3:27 p.m.: Convocation is about to begin in the Vassar Chapel. The Class of 2011 is gathered outside, preparing to process.
3:28 p.m.: The Convocation Choir is filing into the aisle. This year the Choir will sing from the aisles of the Chapel rather than the pews.
3:33 p.m.: The organ music has started; the senior class is processing.
3:41 p.m. : The Convocation Choir has begun singing, surrounding the audience with their singing as they fill the aisles around the rear of the Chapel. The selection for this year’s Convocation is Os Justi by Anton Bruckner.
3:46 p.m.: The Choir is taking their seats and President Catharine Bond Hill has stood up to the podium. “It’s very warm today,” she says and welcomes students to move if they find themselves overheated in a sunny seat.
Hill acknowledges the death of President Emerita Virginia B. Smith. Hill notes a meeting with Smith last spring in which they discussed Smith’s accomplishments. Hill says that Smith completed Vassar’s transition from a small college for women to a co-educational institution.
Hill speaks about watching freshman move-in day and recalls a parent who likened the actions of House Teams to a colony of ants. She also speaks to the seniors about their final year. “There is, I suspect, still a sense of unreality—maybe even denial,” she says.
“This year is also special for the College as we prepare to honor our 150th anniversary,” says Hill.
Hill is speaking of the misunderstanding of the kind of education found at Vassar and its peers, noting particularly two editorials recently published in the New York Times. She contends that critics misunderstand the value of a Vassar education, regardless of the areas of study its students choose.
One column by Kathleen Parker ranks colleges based on how they meet seven areas of required study. By the standards set forth by the study on which the column was based, Vassar and 14 of its peer institutions received an F, which Hill deems “nonsense.” The column also suggested that students cannot be trusted to make good choices in the curriculum, which Hill argues strongly against.

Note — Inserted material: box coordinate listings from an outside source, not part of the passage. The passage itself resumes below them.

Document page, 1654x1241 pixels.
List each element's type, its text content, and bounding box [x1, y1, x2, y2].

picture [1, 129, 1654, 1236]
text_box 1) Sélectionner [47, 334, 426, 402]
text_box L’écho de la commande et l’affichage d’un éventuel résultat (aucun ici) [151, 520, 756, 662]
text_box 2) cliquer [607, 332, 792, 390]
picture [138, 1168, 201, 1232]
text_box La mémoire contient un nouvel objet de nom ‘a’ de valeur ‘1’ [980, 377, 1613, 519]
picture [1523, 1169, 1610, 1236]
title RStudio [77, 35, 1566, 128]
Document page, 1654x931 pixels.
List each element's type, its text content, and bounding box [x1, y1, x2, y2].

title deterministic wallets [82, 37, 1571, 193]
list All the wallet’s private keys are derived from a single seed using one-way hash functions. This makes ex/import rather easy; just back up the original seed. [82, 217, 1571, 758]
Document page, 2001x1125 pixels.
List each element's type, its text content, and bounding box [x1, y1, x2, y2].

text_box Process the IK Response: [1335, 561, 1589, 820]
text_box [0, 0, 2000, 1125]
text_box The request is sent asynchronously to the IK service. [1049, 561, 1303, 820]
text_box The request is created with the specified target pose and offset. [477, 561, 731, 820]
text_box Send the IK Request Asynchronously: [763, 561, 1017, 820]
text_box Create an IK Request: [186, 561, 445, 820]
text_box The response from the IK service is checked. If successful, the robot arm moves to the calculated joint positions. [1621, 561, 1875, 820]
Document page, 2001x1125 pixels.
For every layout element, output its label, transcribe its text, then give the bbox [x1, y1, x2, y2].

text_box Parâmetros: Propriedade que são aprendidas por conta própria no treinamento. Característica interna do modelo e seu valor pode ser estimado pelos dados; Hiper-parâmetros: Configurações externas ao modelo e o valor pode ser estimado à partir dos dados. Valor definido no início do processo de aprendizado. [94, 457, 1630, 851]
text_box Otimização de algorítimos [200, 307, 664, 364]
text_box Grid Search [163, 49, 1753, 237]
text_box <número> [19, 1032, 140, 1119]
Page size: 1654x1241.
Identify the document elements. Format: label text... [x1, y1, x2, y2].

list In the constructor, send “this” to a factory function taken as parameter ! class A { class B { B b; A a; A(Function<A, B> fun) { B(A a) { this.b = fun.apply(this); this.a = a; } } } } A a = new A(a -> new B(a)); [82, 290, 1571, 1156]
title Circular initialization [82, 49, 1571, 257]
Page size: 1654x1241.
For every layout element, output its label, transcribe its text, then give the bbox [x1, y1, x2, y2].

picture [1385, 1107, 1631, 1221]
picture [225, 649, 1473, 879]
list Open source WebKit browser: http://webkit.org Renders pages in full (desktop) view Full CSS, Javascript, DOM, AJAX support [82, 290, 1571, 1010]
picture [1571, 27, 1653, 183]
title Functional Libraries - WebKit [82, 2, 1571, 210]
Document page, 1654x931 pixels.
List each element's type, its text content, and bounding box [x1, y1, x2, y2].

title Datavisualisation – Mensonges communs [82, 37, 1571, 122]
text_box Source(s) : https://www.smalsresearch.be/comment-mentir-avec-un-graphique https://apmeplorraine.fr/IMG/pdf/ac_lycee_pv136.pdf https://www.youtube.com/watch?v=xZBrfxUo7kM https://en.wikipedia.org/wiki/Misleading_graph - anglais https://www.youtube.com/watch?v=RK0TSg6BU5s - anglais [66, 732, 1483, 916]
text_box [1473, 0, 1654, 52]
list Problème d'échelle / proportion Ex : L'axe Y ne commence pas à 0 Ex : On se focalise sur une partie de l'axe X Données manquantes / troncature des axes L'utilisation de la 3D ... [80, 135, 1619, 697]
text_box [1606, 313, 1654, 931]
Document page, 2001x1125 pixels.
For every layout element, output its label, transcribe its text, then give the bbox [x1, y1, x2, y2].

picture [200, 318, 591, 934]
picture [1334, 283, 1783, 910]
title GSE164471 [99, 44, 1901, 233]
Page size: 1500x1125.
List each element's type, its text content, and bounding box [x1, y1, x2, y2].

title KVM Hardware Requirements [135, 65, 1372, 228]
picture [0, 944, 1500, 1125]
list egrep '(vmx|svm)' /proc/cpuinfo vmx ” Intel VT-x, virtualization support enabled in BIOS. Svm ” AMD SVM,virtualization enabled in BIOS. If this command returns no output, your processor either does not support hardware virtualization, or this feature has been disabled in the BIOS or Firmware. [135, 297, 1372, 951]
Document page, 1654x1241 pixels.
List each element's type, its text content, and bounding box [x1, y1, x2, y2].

Hill says that the College will be celebrating its legacy this year, “the legacy that starts with move-in day and will not even end with graduation.”
4:07 p.m.: Vassar Student Association (VSA) President Mat Leonard ’11 is about to speak. “Hi everybody,” he says. “I just want to start by saying, ‘Congratulations, 2011!’ This is our year.”
Leonard highlights the strong traditions of Vassar College. “Leave your own mark on this school. Give students new traditions to enjoy.”
4:12 p.m.: After Convocation the faculty will serenade the freshmen with some traditional Vassar songs. Agnes Rindge Claflin Professor of Art Eve D’Ambra is about to give her talk, “Statuesque.” D’Ambra has taught at Vassar for 21 years, and her most recent book, Roman Women, was published by Cambridge University Press. Hill notes that D’Ambra has held myriad faculty leadership positions at the College.
D’Ambra says that when she began College she was an English major, but she was inspired by the ruins that she saw on a trip to Rome. “Statues were made of life,” says D’Ambra, “and people became statues after death.” She noted that these statues were larger than life.
“Sadly, this is not the case with the bronze statue of our founder,” says D’Ambra referring to the statue of Matthew Vassar outside of Main Building.
4:22 p.m.: D’Ambra is recalling the difficulties of Italian bureaucracy when she was trying to go to Italy for dissertation research. The process was so difficult that she managed to live for a year without a visa.
D’Ambra recounts disagreements with a sidewalk souvenir vendor, who resented her for taking up space as she studied ruins. “Scholars were bad for business,” she says.
“A year went by, and my dissertation started to appear in short bursts of text.” After a year of living in Rome, D’Ambra says that she had to live up to her lack of a visa in order to get married in Rome, which was unexpectedly easy after her previous bureaucratic experience.
D’Ambra concludes her speech with a note to the Class of 2014.
4:45 p.m.: After singing Gaudeamus Igitur, the faculty and seniors process out of the Chapel.